Which lines in the records below hold the word "plush"? Copy each of them.

### DATASET ENTRIES

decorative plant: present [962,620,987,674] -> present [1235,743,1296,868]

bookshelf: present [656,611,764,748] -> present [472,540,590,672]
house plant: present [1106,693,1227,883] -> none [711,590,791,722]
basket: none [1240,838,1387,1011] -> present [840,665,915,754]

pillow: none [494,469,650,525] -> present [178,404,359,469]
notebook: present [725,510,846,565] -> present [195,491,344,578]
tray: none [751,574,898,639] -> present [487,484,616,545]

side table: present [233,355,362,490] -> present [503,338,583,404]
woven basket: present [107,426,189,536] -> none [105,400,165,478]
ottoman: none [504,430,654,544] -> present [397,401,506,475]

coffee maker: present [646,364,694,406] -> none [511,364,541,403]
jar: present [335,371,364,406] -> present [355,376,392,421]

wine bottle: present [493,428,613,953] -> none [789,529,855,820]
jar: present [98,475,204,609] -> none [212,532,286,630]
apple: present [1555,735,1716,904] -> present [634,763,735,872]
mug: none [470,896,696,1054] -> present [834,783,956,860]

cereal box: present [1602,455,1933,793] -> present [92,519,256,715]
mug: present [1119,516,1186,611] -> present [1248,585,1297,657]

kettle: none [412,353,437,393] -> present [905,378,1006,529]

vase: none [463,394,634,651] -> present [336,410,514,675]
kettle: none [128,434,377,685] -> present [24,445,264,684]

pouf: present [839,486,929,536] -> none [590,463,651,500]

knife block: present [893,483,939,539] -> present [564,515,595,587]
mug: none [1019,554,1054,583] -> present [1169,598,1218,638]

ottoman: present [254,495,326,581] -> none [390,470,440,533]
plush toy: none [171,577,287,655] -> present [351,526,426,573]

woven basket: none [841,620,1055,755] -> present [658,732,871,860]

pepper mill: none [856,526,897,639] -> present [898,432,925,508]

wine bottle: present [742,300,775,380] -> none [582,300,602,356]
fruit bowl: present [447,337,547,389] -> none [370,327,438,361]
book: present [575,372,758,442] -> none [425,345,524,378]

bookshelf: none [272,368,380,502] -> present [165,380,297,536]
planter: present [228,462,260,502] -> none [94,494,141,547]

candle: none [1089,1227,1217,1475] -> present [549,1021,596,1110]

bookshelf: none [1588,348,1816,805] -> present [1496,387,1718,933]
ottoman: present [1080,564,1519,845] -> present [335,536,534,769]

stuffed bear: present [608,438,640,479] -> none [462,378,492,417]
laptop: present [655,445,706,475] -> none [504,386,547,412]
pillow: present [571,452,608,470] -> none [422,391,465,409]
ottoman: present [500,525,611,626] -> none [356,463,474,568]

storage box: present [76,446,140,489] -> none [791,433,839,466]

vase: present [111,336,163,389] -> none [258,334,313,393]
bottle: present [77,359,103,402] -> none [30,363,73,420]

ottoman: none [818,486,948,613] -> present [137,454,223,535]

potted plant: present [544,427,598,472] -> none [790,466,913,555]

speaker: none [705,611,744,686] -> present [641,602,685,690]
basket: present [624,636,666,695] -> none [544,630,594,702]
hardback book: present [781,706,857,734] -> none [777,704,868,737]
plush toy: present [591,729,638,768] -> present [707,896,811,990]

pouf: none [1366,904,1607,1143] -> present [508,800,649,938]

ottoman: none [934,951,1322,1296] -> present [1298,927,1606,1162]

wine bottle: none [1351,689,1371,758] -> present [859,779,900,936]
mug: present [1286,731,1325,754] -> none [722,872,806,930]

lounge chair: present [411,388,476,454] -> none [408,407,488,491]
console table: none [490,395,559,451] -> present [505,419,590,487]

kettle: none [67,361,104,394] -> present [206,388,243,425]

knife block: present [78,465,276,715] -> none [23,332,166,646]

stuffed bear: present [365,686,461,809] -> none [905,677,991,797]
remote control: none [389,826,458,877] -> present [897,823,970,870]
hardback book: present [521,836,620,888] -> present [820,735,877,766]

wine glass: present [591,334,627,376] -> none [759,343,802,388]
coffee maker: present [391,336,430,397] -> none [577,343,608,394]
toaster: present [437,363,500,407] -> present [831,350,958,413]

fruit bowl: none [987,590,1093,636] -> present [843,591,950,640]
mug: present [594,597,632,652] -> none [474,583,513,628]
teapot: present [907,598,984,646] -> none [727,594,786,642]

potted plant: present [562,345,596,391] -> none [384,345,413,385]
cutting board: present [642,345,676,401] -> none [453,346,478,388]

######

## SOLVED PROBLEM
plush toy: none [171,577,287,655] -> present [351,526,426,573]
plush toy: present [591,729,638,768] -> present [707,896,811,990]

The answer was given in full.